PROMPT:
Reproduce the rows word for word, starting at the beginning of the rows and ending at the line that contains "但实际工作经验不足，所以，一切大事都要经", with both ends included. Leave the pictures out of your answer.

*** Opening of THE DATA ***

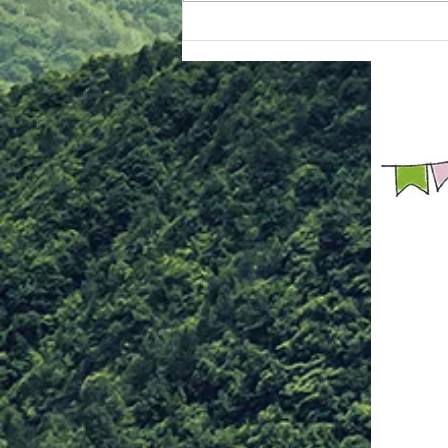
り見抜き 手刀抜き ③【関節技】
手首投げ 手首巻き投げより押え
肘固め 肘掛け落とし 手首送りよ
り腕立て背固め 入り身投げより
ねじ上げ固め 腕脇絞りより腕ひ
しぎ固め ④【脱出法紹介】 足攻
め どっこ抜き 親指攻め ⑤【ヌン
チャク体験】 ヌンチャク技法 簡
単スパーリン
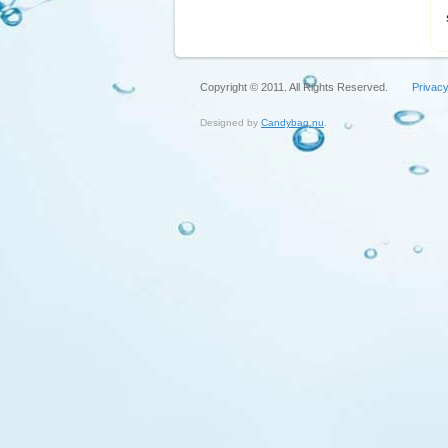
Copyright © 2011. All Rights Reserved.
Privacy
Designed by
Candybag.nu
.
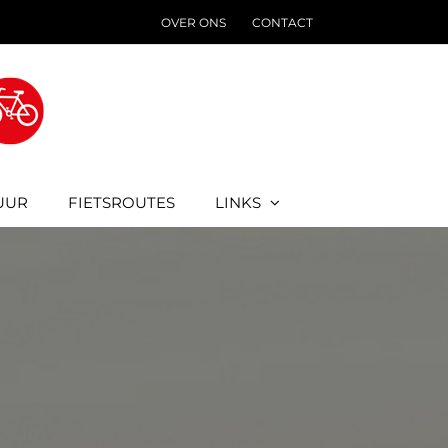
OVER ONS
CONTACT
UUR
FIETSROUTES
LINKS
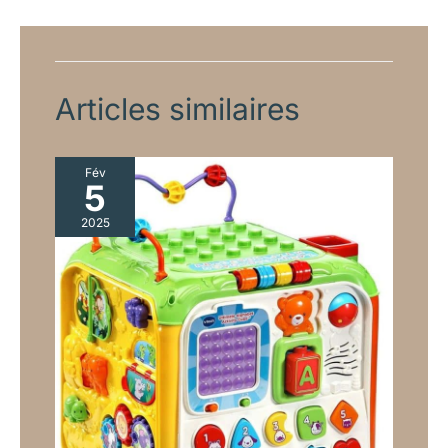
Articles similaires
Fév
5
2025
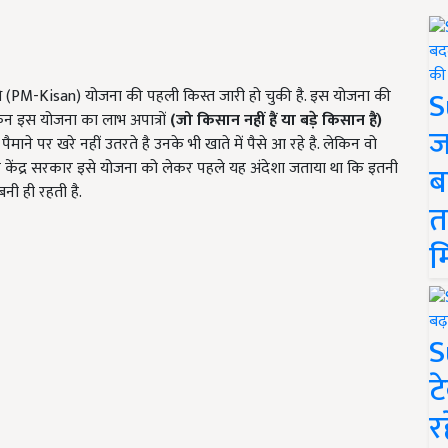
S
 निधि (PM-Kisan) योजना की पहली किस्त जारी हो चुकी है. इस योजना की
ेकिन इस योजना का लाभ अपात्रों
(जो किसान नहीं हैं या बड़े किसान हैं)
ज
ैमाने पर खरे नहीं उतरते है उनके भी खाते में पैसे आ रहे है. लेकिन वो
ि केंद्र सरकार इसे योजना को लेकर पहले यह अंदेशा जताया था कि इतनी
ब
नी ही रहती है.
त
म
S
ट
र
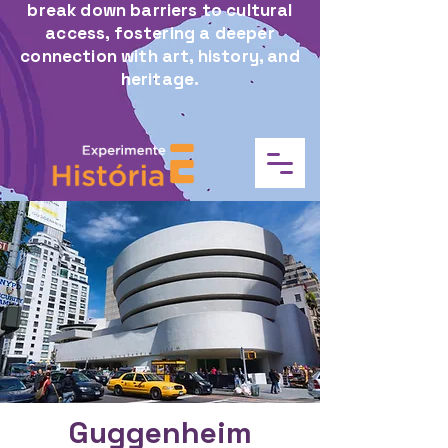
break down barriers to cultural
access, fostering a deeper
connection with art, history, and
heritage.
Guggenheim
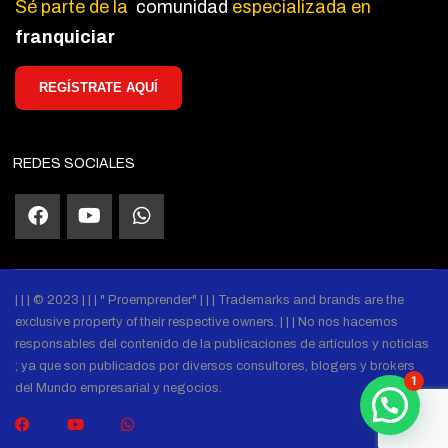
Sé parte de la
comunidad
especializada en
franquiciar
REGÍSTRATE AQUÍ
REDES SOCIALES
| | | © 2023 | | | " Proemprender" | | | Trademarks and brands are the
exclusive property of their respective owners. | | | No nos hacemos
responsables del contenido de la publicaciones de artículos y noticias
; ya que son publicados por diversos consultores, blogers y brokers
1
del Mundo empresarial y negocios.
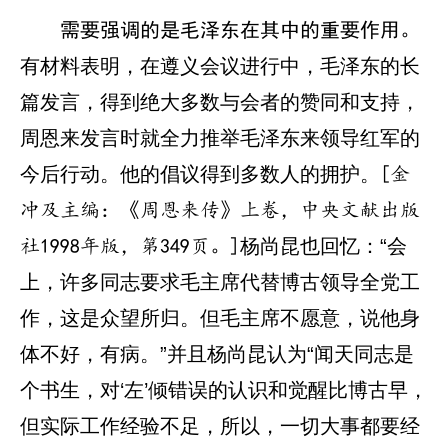
需要强调的是毛泽东在其中的重要作用。
有材料表明，在遵义会议进行中，毛泽东的长
篇发言，得到绝大多数与会者的赞同和支持，
周恩来发言时就全力推举毛泽东来领导红军的
今后行动。他的倡议得到多数人的拥护。
[金
冲及主编：《周恩来传》上卷，中央文献出版
杨尚昆也回忆：“会
社1998年版，第349页。]
上，许多同志要求毛主席代替博古领导全党工
作，这是众望所归。但毛主席不愿意，说他身
体不好，有病。”并且杨尚昆认为“闻天同志是
个书生，对‘左’倾错误的认识和觉醒比博古早，
但实际工作经验不足，所以，一切大事都要经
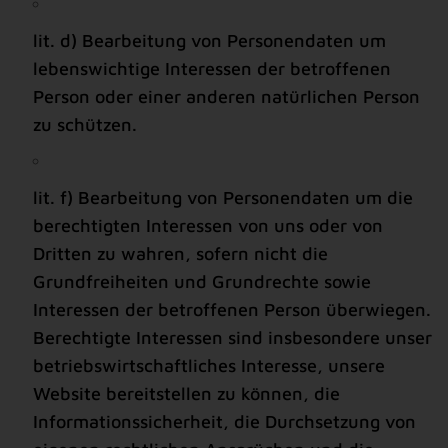
lit. d) Bearbeitung von Personendaten um
lebenswichtige Interessen der betroffenen
Person oder einer anderen natürlichen Person
zu schützen.
lit. f) Bearbeitung von Personendaten um die
berechtigten Interessen von uns oder von
Dritten zu wahren, sofern nicht die
Grundfreiheiten und Grundrechte sowie
Interessen der betroffenen Person überwiegen.
Berechtigte Interessen sind insbesondere unser
betriebswirtschaftliches Interesse, unsere
Website bereitstellen zu können, die
Informationssicherheit, die Durchsetzung von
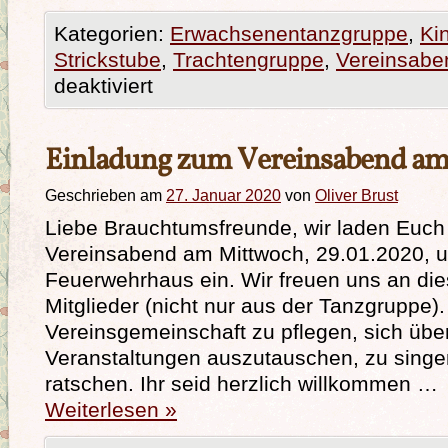
Kategorien:
Erwachsenentanzgruppe
,
Ki
Strickstube
,
Trachtengruppe
,
Vereinsabe
deaktiviert
Einladung zum Vereinsabend am
Geschrieben am
27. Januar 2020
von
Oliver Brust
Liebe Brauchtumsfreunde, wir laden Euch
Vereinsabend am Mittwoch, 29.01.2020, u
Feuerwehrhaus ein. Wir freuen uns an di
Mitglieder (nicht nur aus der Tanzgruppe). Z
Vereinsgemeinschaft zu pflegen, sich übe
Veranstaltungen auszutauschen, zu singe
ratschen. Ihr seid herzlich willkommen …
Weiterlesen
»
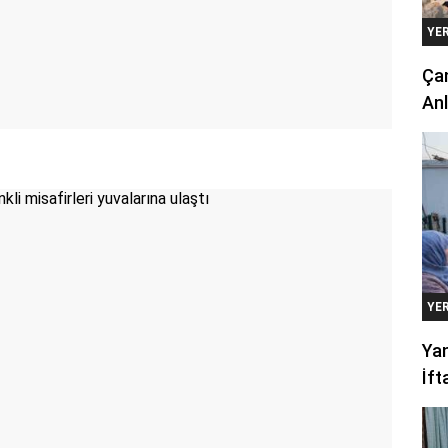
YE
Çan
Anl
YE
Yan
İft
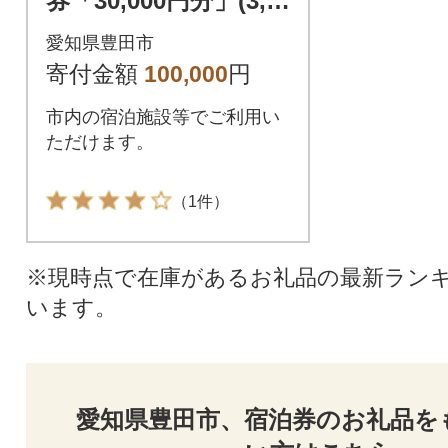
券「30,000円分」(3,0
00円券×10枚)
愛知県豊田市
寄付金額
100,000
円
市内の宿泊施設等でご利用い
ただけます。
（1件）
※現時点で在庫があるお礼品の最新ラン
います。
愛知県豊田市、宿泊券のお礼品を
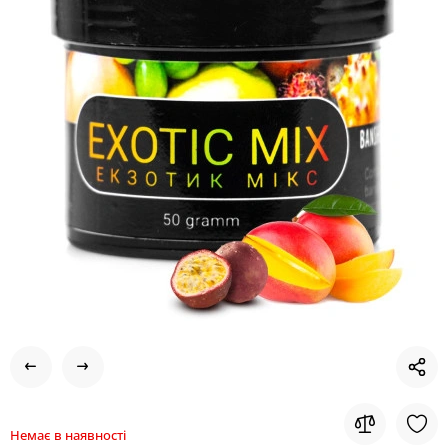
Немає в наявності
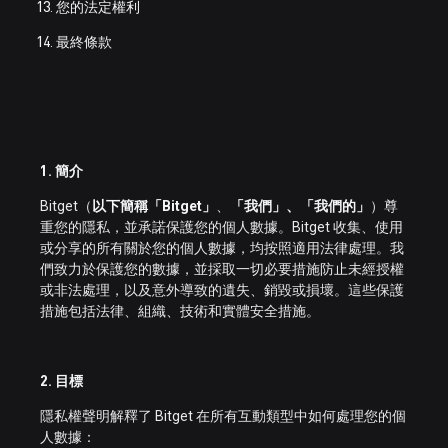
您的法定權利
最終條款
1. 簡介
Bitget（
以下簡稱「Bitget」
、
「我們」、「我們的」
）尊
重您的隱私，並承諾保護您的個人數據。Bitget 收集、使用
或分享的所有關於您的個人數據，均按照適用法律處理。我
們致力於保護您的數據，並採取一切必要措施防止未經授權
或非法處理，以及意外導致的遺失、銷毀或損壞。這些保護
措施包括法律、組織、技術和實體安全措施。
2. 目標
隱私權聲明解釋了 Bitget 在所有互動類型中如何處理您的個
人數據：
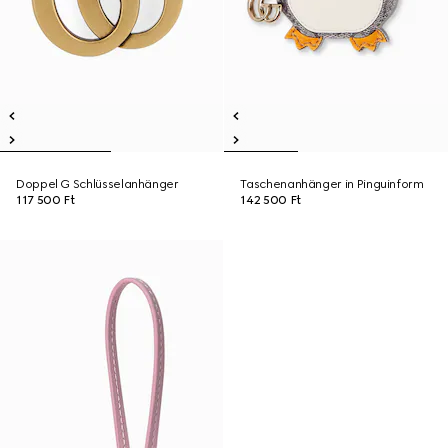
Doppel G Schlüsselanhänger
Taschenanhänger in Pinguinform
117 500 Ft
142 500 Ft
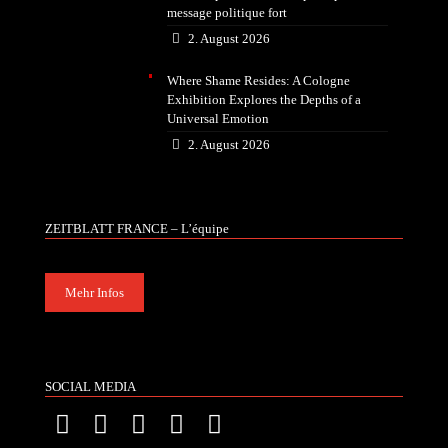
message politique fort
2. August 2026
Where Shame Resides: A Cologne
Exhibition Explores the Depths of a
Universal Emotion
2. August 2026
ZEITBLATT FRANCE – L’équipe
Mehr Infos
SOCIAL MEDIA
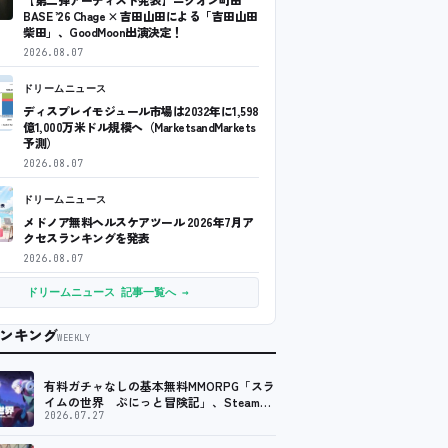
BASE ’26 Chage × 吉田山田による「吉田山田
柴田」、GoodMoon出演決定！
2026.08.07
ドリームニュース
ディスプレイモジュール市場は2032年に1,598
億1,000万米ドル規模へ（MarketsandMarkets
予測）
2026.08.07
ドリームニュース
メドノア無料ヘルスケアツール 2026年7月ア
クセスランキングを発表
2026.08.07
ドリームニュース 記事一覧へ →
ンキング
WEEKLY
有料ガチャなしの基本無料MMORPG「スラ
イムの世界 ぷにっと冒険記」、Steam向
けの無料体験版が8月末に配信決定
2026.07.27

*** Close of THE DATA ***

SOLUTION TO THE EXERCISE:
り見抜き 手刀抜き ③【関節技】
手首投げ 手首巻き投げより押え
肘固め 肘掛け落とし 手首送りよ
り腕立て背固め 入り身投げより
ねじ上げ固め 腕脇絞りより腕ひ
しぎ固め ④【脱出法紹介】 足攻
め どっこ抜き 親指攻め ⑤【ヌン
チャク体験】 ヌンチャク技法 簡
単スパーリン
Copyright © 2011. All Rights Reserved.
Privacy
Designed by
Candybag.nu
.
OVER ONS
CONTACT
UUR
FIETSROUTES
LINKS
Articles similaires
Fév
5
2025
S
 निधि (PM-Kisan) योजना की पहली किस्त जारी हो चुकी है. इस योजना की
ेकिन इस योजना का लाभ अपात्रों
(जो किसान नहीं हैं या बड़े किसान हैं)
ज
ैमाने पर खरे नहीं उतरते है उनके भी खाते में पैसे आ रहे है. लेकिन वो
ि केंद्र सरकार इसे योजना को लेकर पहले यह अंदेशा जताया था कि इतनी
ब
नी ही रहती है.
त
म
S
ट
र
break down barriers to cultural
access, fostering a deeper
connection with art, history, and
heritage.
Guggenheim
Sé parte de la
comunidad
especializada en
franquiciar
REGÍSTRATE AQUÍ
REDES SOCIALES
| | | © 2023 | | | " Proemprender" | | | Trademarks and brands are the
exclusive property of their respective owners. | | | No nos hacemos
responsables del contenido de la publicaciones de artículos y noticias
; ya que son publicados por diversos consultores, blogers y brokers
1
del Mundo empresarial y negocios.
需要强调的是毛泽东在其中的重要作用。
有材料表明，在遵义会议进行中，毛泽东的长
篇发言，得到绝大多数与会者的赞同和支持，
周恩来发言时就全力推举毛泽东来领导红军的
今后行动。他的倡议得到多数人的拥护。
[金
冲及主编：《周恩来传》上卷，中央文献出版
杨尚昆也回忆：“会
社1998年版，第349页。]
上，许多同志要求毛主席代替博古领导全党工
作，这是众望所归。但毛主席不愿意，说他身
体不好，有病。”并且杨尚昆认为“闻天同志是
个书生，对‘左’倾错误的认识和觉醒比博古早，
但实际工作经验不足，所以，一切大事都要经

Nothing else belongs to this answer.